Starlink, Elon Musk’s satellite‑internet service, suffered its first major global outage of 2025 on July 24, knocking out connectivity for 2.5 hours. 

The interruption affected millions of users across the U.S., Europe, New Zealand, and beyond. Here's a deep, user‑friendly dive into what went wrong, how it impacted users, and where things stand now.


Starlink Hit by Major Outage Caused Revealed, Elon Musk Responds


How and When Did the Outage Start?

Around 3:15 PM EDT (19:15 UTC) on July 24, monitoring services began detecting massive spikes in error reports—tens of thousands of users seeing messages like “no healthy upstream.” Within minutes, services like Downdetector flagged massive outages.

By 4:05 PM, Starlink acknowledged the disruption via a message on X (formerly Twitter), saying they were "actively implementing a solution." At 5:28 PM, traffic began returning, and by about 6:23 PM, Starlink said service had “mostly recovered.”

In total, the blackout lasted roughly 150 minutes, making it the longest major outage Starlink has seen since it became a major provider.


What Caused the Outage?

What really brought Starlink offline? According to Michael Nicolls, Starlink’s VP of Engineering, the outage stemmed from a failure in key internal software services operating the network’s core. 

In plain terms: a glitch somewhere in the network’s brains caused everything to fall apart for a couple hours.

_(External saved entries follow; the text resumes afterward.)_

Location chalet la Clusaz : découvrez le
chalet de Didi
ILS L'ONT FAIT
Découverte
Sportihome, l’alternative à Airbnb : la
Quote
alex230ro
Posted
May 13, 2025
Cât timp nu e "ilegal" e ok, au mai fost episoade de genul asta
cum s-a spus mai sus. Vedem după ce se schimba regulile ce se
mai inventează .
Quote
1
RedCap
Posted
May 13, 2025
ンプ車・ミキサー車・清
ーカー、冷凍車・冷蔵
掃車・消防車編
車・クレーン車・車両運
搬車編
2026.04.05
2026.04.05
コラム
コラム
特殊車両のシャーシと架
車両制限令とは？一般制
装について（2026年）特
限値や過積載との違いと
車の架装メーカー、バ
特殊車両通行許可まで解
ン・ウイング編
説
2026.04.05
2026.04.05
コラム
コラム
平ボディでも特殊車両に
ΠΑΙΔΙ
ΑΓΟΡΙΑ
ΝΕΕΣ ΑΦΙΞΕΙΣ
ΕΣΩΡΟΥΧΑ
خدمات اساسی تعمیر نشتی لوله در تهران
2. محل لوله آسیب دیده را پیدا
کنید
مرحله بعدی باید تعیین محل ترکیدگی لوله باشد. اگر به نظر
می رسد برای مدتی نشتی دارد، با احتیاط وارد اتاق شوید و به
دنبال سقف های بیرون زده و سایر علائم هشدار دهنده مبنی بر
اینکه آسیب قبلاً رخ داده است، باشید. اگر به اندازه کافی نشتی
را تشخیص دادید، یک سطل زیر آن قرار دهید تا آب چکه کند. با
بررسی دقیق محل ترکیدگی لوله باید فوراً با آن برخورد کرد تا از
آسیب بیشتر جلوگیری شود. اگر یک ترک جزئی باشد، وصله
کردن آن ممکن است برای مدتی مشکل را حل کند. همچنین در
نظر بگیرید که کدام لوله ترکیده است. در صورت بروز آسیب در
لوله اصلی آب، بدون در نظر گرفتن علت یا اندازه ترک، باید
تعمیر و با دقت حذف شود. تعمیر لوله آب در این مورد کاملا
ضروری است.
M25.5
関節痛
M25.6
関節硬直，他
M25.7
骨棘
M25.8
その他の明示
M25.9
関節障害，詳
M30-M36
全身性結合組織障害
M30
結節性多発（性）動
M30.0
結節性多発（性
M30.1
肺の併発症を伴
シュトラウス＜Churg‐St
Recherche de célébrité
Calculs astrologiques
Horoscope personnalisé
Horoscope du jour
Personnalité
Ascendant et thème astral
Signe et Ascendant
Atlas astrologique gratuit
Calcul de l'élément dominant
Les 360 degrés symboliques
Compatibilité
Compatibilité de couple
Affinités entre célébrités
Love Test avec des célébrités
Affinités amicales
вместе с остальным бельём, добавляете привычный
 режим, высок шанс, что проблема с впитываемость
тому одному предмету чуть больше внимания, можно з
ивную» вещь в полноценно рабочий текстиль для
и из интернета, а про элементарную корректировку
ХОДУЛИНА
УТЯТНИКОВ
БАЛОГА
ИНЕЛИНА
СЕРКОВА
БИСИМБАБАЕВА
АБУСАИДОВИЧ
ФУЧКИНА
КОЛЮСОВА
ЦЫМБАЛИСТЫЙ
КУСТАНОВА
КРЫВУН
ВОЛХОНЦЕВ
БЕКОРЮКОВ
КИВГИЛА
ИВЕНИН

Elon Musk personally acknowledged the issue: “Sorry for the outage. SpaceX will remedy root cause to ensure it doesn’t happen again.” Experts have speculated it might have been due to:

  1. A buggy software update
  2. A misconfiguration in core services
  3. In rare scenarios, even a cyberattack—though nothing has been confirmed
  4. In short, something inside Starlink’s command/control software hit the fan—and service went down nearly worldwide.


What Was the Impact on Users?

At peak, NetBlocks reported global connectivity down to just 16 percent of normal levels—almost total collapse.

Downdetector saw upwards of 61,000 reports in minutes.

Ukrainian forces, heavily reliant on Starlink terminals for battlefield communication, lost service across the front lines for the full outage duration—marking their longest disruption yet during the war.

Everyday users—from remote homes to ships at sea, businesses and telecom partners (like T‑Mobile’s new satellite messaging service)—felt the pinch.


Recovery & What’s Happening Now?

Once engineers dialed in the fix, service returned fairly evenly across regions. By 6:23 PM EDT, network performance was largely back up even if some edge cases lingered.

Starlink promised a full root‑cause investigation and pledged fixes to prevent a repeat. Musk and Starlink leadership emphasized company commitment to reliability—but also admitted they hadn’t fully pinpointed every detail publicly yet.


What Users Should Know & Do

If you're using Starlink—or thinking about it—here’s what to keep in mind:

  1. Expect rare disruptions like this, though they’re still unusual.
  2. Have a backup option (like mobile data or a local ISP) if continuous uptime matters.
  3. Check official Starlink channels or status pages for updates.
  4. Periodically reboot your terminal and check for firmware updates.